Income Tax Act 1967 (Schedular Tax Deduction)
The Income Tax Act 1967 (ITA) is the principal legislation for taxing income. The general scope encompasses the income of any person accruing in or derived from Malaysia or received in Malaysia from abroad. It is a question of fact as to what constitutes income, that is, gains or profits from a business or employment, dividends, interests, discounts, rents, royalties, premiums, pensions, annuities or other periodical payments, and other gains or profits. Special provisions govern the taxation of income of, for example, insurance companies, shipping and air transport companies, banks and financial institutions, leasing companies, unit trusts and property trusts. Malaysian income tax is imposed on a territorial, not worldwide, basis.

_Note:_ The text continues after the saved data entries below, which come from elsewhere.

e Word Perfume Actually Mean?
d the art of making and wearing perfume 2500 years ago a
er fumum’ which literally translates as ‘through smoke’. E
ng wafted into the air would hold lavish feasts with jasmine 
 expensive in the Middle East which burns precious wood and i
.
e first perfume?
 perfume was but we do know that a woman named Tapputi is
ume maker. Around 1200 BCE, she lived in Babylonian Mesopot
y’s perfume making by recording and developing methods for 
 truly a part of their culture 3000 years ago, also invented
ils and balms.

Malaysia adopts a territorial system of taxation. Income which is sourced in (ie accrued in or derived from) Malaysia is subject to income tax under the Income Tax Act 1967 (ITA 1967). Presently, Malaysia does not tax capital gains, save for gains derived from the disposal of Malaysian real property or shares in a real property company (RPC).
There are indirect taxes in Malaysia including stamp duty, sales tax and service tax. Malaysia does not impose inheritance tax or gift tax.
Malaysia implements a self-assessment system. Under this system, it is the responsibility of the taxpayer to declare his or her income, calculate the tax to be paid, and pay the tax within the prescribed timeline.